BMW Admits Sluggish Sales of i3
Everyone knows the problems with electric cars, but they are worth repeating just to help petrol heads sleep soundly in their beds (for a little while more at least).
The range is terrible, at around 100 miles, and it hasn't changed much in a decade. What is more, this can shorten in a frightening manner if in-car electrics are used, such as the heater or the air conditioning, or if it's a cold day, which it is quite often in the UK. The second problem is charging time. In the absence of a fast-charger, which are few and far between and very probably not positioned outside your workplace, you are looking at several hours and most probably an overnight charge.
This is also going to be a major problem if you live in town in a flat, as most urban dwellers do, as you won't have a drive to park in while the car is charging overnight. This is especially ironic because these cars are most often trumpeted as a solution to urban driving. The last problem is the price. Even with the generous £5,000 government subsidy, electric cars are expensive to buy. There is also some uncertainty as to how they will keep their value in the future. Will the car be overtaken by a new and better technology? Depreciation is therefore a problem.
Not that it is all doom and gloom. Tesla has managed to move the goalposts with their Model S. They made the electric car luxurious and fast and even a little cool.

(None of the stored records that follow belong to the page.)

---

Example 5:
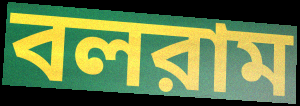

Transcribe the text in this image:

বলরাম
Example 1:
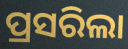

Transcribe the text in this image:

ପ୍ରସରିଲା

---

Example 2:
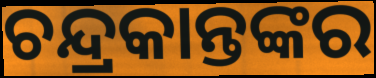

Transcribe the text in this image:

ଚନ୍ଦ୍ରକାନ୍ତଙ୍କର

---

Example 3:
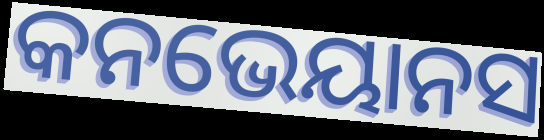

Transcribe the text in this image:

କନଭେୟାନସ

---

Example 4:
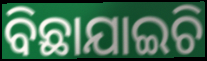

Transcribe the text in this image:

ବିଛାଯାଇଚି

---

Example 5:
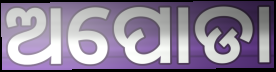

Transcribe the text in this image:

ଅପୋଡା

They also managed the extend the range considerably. Electric cars had previously been seen as small city cars, but Elon Musk made his cars much bigger and that meant they could fit in more battery capacity and hence increase the range. The Model S has sold well and other, bigger, manufacturers took note.
One of these was BMW. They saw how electric cars could be luxurious and cool and how that would fit with their own brand. It wasn't long before the i3 arrived to fit into this new niche and replicate the success of the Tesla. Sadly, it didn't. In fact, the i3 is being outsold in the UK by the Nissan Leaf by a factor of three to one. Even more worryingly, in its domestic German market it is hardly selling at all. This, however, is at least in part due to the fact that electric car sales are almost totally dependent on incentives and the German government has been slow to adopt these tactics.

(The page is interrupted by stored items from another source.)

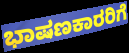
ಭಾಷಣಕಾರರಿಗೆ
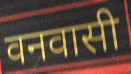
वनवासी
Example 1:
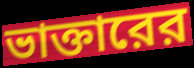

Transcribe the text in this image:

ভাক্তারের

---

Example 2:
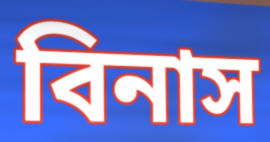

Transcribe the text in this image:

বিনাস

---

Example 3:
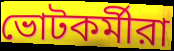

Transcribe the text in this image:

ভোটকর্মীরা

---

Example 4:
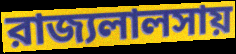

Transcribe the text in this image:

রাজ্যলালসায়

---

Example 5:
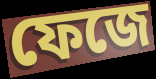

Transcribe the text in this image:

ফেজে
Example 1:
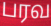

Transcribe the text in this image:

பரவ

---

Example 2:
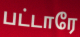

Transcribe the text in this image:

பட்டாரே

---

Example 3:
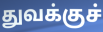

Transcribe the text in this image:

துவக்குச்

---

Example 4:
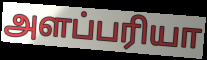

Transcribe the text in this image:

அளப்பரியா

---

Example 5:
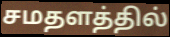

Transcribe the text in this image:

சமதளத்தில்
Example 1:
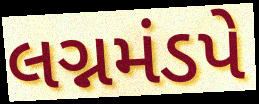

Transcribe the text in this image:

લગ્નમંડપે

There is also the slightly awkward fact that the i3 is actually a hybrid rather than a proper electric car. But the tiny petrol engine only has an even tinier tank that can take the i3 around 80 miles. This might be enough to limp home or to the nearest petrol station, but it is not much good for anything else. According to BMW, most people use their i3 as a pure electric car.
Nevertheless, BMW remains committed to its 'I' electric car series. They have registered all the names from i0 to i9, and the current i8 has done better than expected in terms of sales. Although it only sold 1,700 units, this, says BMW, was higher than their own predictions for a car they expected to sell like a super car - in very small numbers. They are also bullish about the amount of money they have invested into their electric car programme and insist that it has not been squandered. The technology being developed, they say, will find its way into other, more mainstream cars.
They may have a point. The i-series cars have a special carbon fibre used in the body panels to keep the weight down. This is important when you are trying to squeeze every last mile out of the battery range. But it is also due to be used in the new 7-Series luxury saloon, where it is expected to slash 100kg off the weight of this mighty car. This will have a knock-on effect on fuel consumption, which will help the 7-Series to stay relevant for a little while longer. While this role as a technology test bed may not be the future for the electric car, it may be the present. And petrol heads can sleep soundly for a while longer, safe in the knowledge that the electric car is making their own cars even better.